Somebody on the way to TSC got a wild hair a few years ago and planted hay, then started buying equipment. This is the third year for the field, seen all their equipment sitting out by the road with For Sale signs on it. I found it humorous actually, right before they planted it we had several years in a row where good hay started at $180/ton, excellant hay was around $220 plus. Price is down and third year in a row with bad weather for haymaking.


----------



## swmnhay (Jun 13, 2008)

mlappin said:


> Guess what I seen the other day?
> 
> Somebody on the way to TSC got a wild hair a few years ago and planted hay, then started buying equipment. This is the third year for the field, seen all their equipment sitting out by the road with For Sale signs on it. I found it humorous actually, right before they planted it we had several years in a row where good hay started at $180/ton, excellant hay was around $220 plus. Price is down and third year in a row with bad weather for haymaking.

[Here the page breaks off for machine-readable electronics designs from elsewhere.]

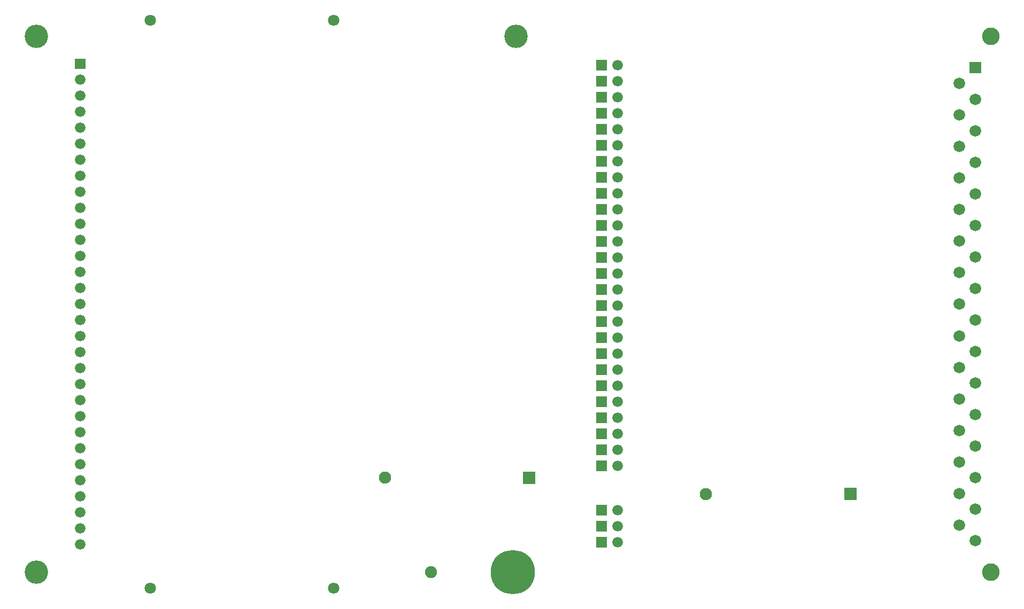
<source format=gbs>
G04 start of page 8 for group -4062 idx -4062 *
G04 Title: 01.003.00.01.01.pcb, soldermask *
G04 Creator: pcb 4.2.0 *
G04 CreationDate: Mon Aug 12 16:43:32 2019 UTC *
G04 For: bert *
G04 Format: Gerber/RS-274X *
G04 PCB-Dimensions (mil): 7086.61 4724.41 *
G04 PCB-Coordinate-Origin: lower left *
%MOIN*%
%FSLAX25Y25*%
%LNGBS*%
%ADD66C,0.1100*%
%ADD65C,0.0720*%
%ADD64C,0.0660*%
%ADD63C,0.0760*%
%ADD62C,0.0001*%
%ADD61C,0.0750*%
%ADD60C,0.2760*%
%ADD59C,0.0710*%
%ADD58C,0.1460*%
G54D58*X37402Y88583D03*
G54D59*X108661Y78740D03*
X222835D03*
G54D60*X334646Y88583D03*
G54D61*X283465D03*
G54D62*G36*
X386700Y218241D02*Y211641D01*
X393300D01*
Y218241D01*
X386700D01*
G37*
G36*
Y198241D02*Y191641D01*
X393300D01*
Y198241D01*
X386700D01*
G37*
G36*
Y208241D02*Y201641D01*
X393300D01*
Y208241D01*
X386700D01*
G37*
G36*
X340944Y151438D02*Y143838D01*
X348544D01*
Y151438D01*
X340944D01*
G37*
G36*
X541200Y141241D02*Y133641D01*
X548800D01*
Y141241D01*
X541200D01*
G37*
G54D63*X455000Y137441D03*
X254744Y147638D03*
G54D62*G36*
X386700Y120741D02*Y114141D01*
X393300D01*
Y120741D01*
X386700D01*
G37*
G36*
Y130741D02*Y124141D01*
X393300D01*
Y130741D01*
X386700D01*
G37*
G36*
Y110741D02*Y104141D01*
X393300D01*
Y110741D01*
X386700D01*
G37*
G36*
Y178241D02*Y171641D01*
X393300D01*
Y178241D01*
X386700D01*
G37*
G36*
Y158241D02*Y151641D01*
X393300D01*
Y158241D01*
X386700D01*
G37*
G36*
Y188241D02*Y181641D01*
X393300D01*
Y188241D01*
X386700D01*
G37*
G36*
Y168241D02*Y161641D01*
X393300D01*
Y168241D01*
X386700D01*
G37*
G36*
Y278241D02*Y271641D01*
X393300D01*
Y278241D01*
X386700D01*
G37*
G36*
Y258241D02*Y251641D01*
X393300D01*
Y258241D01*
X386700D01*
G37*
G36*
Y238241D02*Y231641D01*
X393300D01*
Y238241D01*
X386700D01*
G37*
G36*
Y268241D02*Y261641D01*
X393300D01*
Y268241D01*
X386700D01*
G37*
G36*
Y248241D02*Y241641D01*
X393300D01*
Y248241D01*
X386700D01*
G37*
G36*
Y228241D02*Y221641D01*
X393300D01*
Y228241D01*
X386700D01*
G37*
G54D64*X400000Y274941D03*
Y254941D03*
Y234941D03*
Y264941D03*
Y244941D03*
Y224941D03*
Y154941D03*
Y117441D03*
Y164941D03*
Y127441D03*
Y107441D03*
G54D62*G36*
X386700Y288241D02*Y281641D01*
X393300D01*
Y288241D01*
X386700D01*
G37*
G54D64*X400000Y284941D03*
Y214941D03*
Y194941D03*
Y174941D03*
Y204941D03*
Y184941D03*
X64961Y275906D03*
Y265906D03*
Y255906D03*
Y245906D03*
Y235906D03*
Y225906D03*
Y215906D03*
Y205906D03*
Y195906D03*
Y185906D03*
Y175906D03*
Y165906D03*
Y155906D03*
Y145906D03*
Y135906D03*
Y125906D03*
Y115906D03*
Y105906D03*
G54D58*X37402Y423228D03*
G54D59*X108661Y433071D03*
G54D62*G36*
X61661Y409206D02*Y402606D01*
X68261D01*
Y409206D01*
X61661D01*
G37*
G54D64*X64961Y395906D03*
Y385906D03*
G54D58*X336615Y423228D03*
G54D59*X222835Y433071D03*
G54D64*X64961Y375906D03*
Y365906D03*
Y355906D03*
Y345906D03*
Y335906D03*
Y325906D03*
Y315906D03*
Y305906D03*
Y295906D03*
Y285906D03*
G54D62*G36*
X386700Y398241D02*Y391641D01*
X393300D01*
Y398241D01*
X386700D01*
G37*
G54D64*X400000Y394941D03*
G54D62*G36*
X386700Y408241D02*Y401641D01*
X393300D01*
Y408241D01*
X386700D01*
G37*
G54D64*X400000Y404941D03*
G54D62*G36*
X386700Y338241D02*Y331641D01*
X393300D01*
Y338241D01*
X386700D01*
G37*
G36*
Y318241D02*Y311641D01*
X393300D01*
Y318241D01*
X386700D01*
G37*
G36*
Y298241D02*Y291641D01*
X393300D01*
Y298241D01*
X386700D01*
G37*
G36*
Y348241D02*Y341641D01*
X393300D01*
Y348241D01*
X386700D01*
G37*
G36*
Y328241D02*Y321641D01*
X393300D01*
Y328241D01*
X386700D01*
G37*
G36*
Y308241D02*Y301641D01*
X393300D01*
Y308241D01*
X386700D01*
G37*
G54D64*X400000Y334941D03*
Y314941D03*
Y294941D03*
Y344941D03*
Y324941D03*
Y304941D03*
G54D62*G36*
X386700Y378241D02*Y371641D01*
X393300D01*
Y378241D01*
X386700D01*
G37*
G54D64*X400000Y374941D03*
G54D62*G36*
X386700Y358241D02*Y351641D01*
X393300D01*
Y358241D01*
X386700D01*
G37*
G54D64*X400000Y354941D03*
G54D62*G36*
X386700Y368241D02*Y361641D01*
X393300D01*
Y368241D01*
X386700D01*
G37*
G54D64*X400000Y364941D03*
G54D62*G36*
X386700Y388241D02*Y381641D01*
X393300D01*
Y388241D01*
X386700D01*
G37*
G54D64*X400000Y384941D03*
G54D62*G36*
X619233Y407144D02*Y399944D01*
X626433D01*
Y407144D01*
X619233D01*
G37*
G54D65*X612991Y393702D03*
X622833Y383859D03*
X612991Y374017D03*
Y354331D03*
Y334646D03*
X622833Y364174D03*
Y344489D03*
Y324804D03*
G54D66*X632676Y423229D03*
G54D65*X612991Y314961D03*
Y295276D03*
Y275591D03*
Y255907D03*
Y236222D03*
X622833Y305119D03*
Y285434D03*
Y265749D03*
Y246064D03*
Y226379D03*
X612991Y216537D03*
X622833Y206694D03*
Y187009D03*
Y167324D03*
X612991Y196851D03*
Y177166D03*
Y157481D03*
Y137796D03*
Y118111D03*
X622833Y147639D03*
Y127954D03*
Y108269D03*
G54D66*X632676Y88583D03*
M02*

</source>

LOL.Par for the course.Every time hay gets to a decent price every farm magazine around here will say plant hay and make more $.By time they get up and going the price falls back.

One guy here sold his entire line of row crop eq and bought all hay eq for 600 acres.Direct seeded it all and ended up with a bunch of weeds the first yr.Tryed pawning off good hay as dairy hay.Try selling bales of mulch hay for grinding hay.

Anyway 4 yrs later quits the hay biz and back to row crops.


----------



## haybaler101 (Nov 30, 2008)

That's why I will probably stay diversified. Been raising alfalfa as long as I have corn and have both lines of equipment. Just got to swing acres to where the money is flowing right now. Only takes a year to put the hay acres back if the economics change.


----------



## NDVA HAYMAN (Nov 24, 2009)

It's been a tough year for everybody makin hay. Either it's too dry or too wet. When I see someone on the chat say they got another 3" of rain, I just cringe. I hate to see someone lose their crop. I just baled 9 bales on 130 acres of alfalfa after getting 7" of rain in 3 days. We don't normally get that in 6 months. This was on a field that produced 600 -6x5 bales last year. But it is all cyclical and evens out. I like beans as far as row crops. Plant em, spray em twice and harvest. Low input costs ( no N ). I still can't get away from the alfalfa. It's just something so beautiful about a large windrow of bright green alfalfa. Probably the hardest hay to make there is but that's the challenge. If there was not certain unknowns and challenges for us in farming, it would all be just a hoohum occupation and something that we would take for granted. We do feed the world be it hay or grain. HERE'S TO A GREAT 2011 FOR ALL> Best, Mike


----------